1980
In the 1980 exhibition catalog Für Augen und Ohren: Von der Spieluhr zum akustischen Environment (For Eyes and Ears: From the Music Box to the Acoustic Environment), Max Neuhaus is featured as a key figure in the historical development of sound art.
The exhibition, held at the Akademie der Künste in Berlin and curated by René Block, was a landmark event that traced the evolution of "sounding objects" from mechanical automatons to contemporary site-specific environments.

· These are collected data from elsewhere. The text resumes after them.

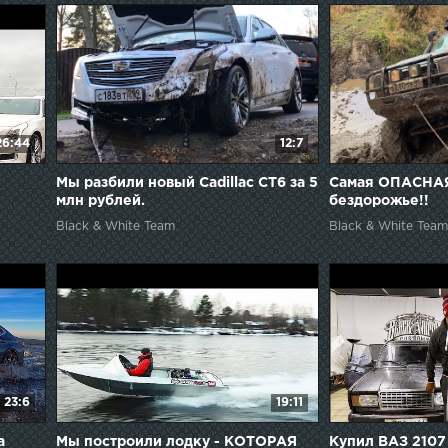
26:44
12:7
Мы разбили новый Cadillac CT6 за 5
Самая ОПАСНАЯ
млн рублей.
бездорожье!!
Black & White Team
Black & White Team
23:6
19:11
а
Мы построили лодку - КОТОРАЯ
Купил ВАЗ 2107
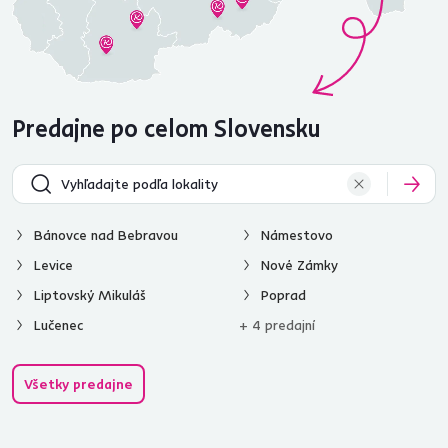
Predajne po celom Slovensku
Bánovce nad Bebravou
Námestovo
Levice
Nové Zámky
Liptovský Mikuláš
Poprad
Lučenec
+ 4 predajní
Všetky predajne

Humboldt-Universität zu Berlin
Max Neuhaus’s Contribution
Neuhaus’s inclusion in this catalog highlights his transition from a percussionist to an artist who "removed sound from time" to instead "form place". His presence in the exhibition emphasized:
Neuhaus is credited in the publication with pioneering the shift away from music as a temporal event toward sound as a spatial, architectural material.
Site-Specificity: The text discusses his methodologies for creating works that interact with the physical and social character of a location, such as his permanent installation Times Square (1977), which was a central reference point for the "acoustic environments" explored in the show.
Acoustic Perception: Alongside other avant-garde figures, Neuhaus's work in the catalog is framed through the lens of how humans perceive and interpret reality acoustically, challenging the traditional hegemony of visual art.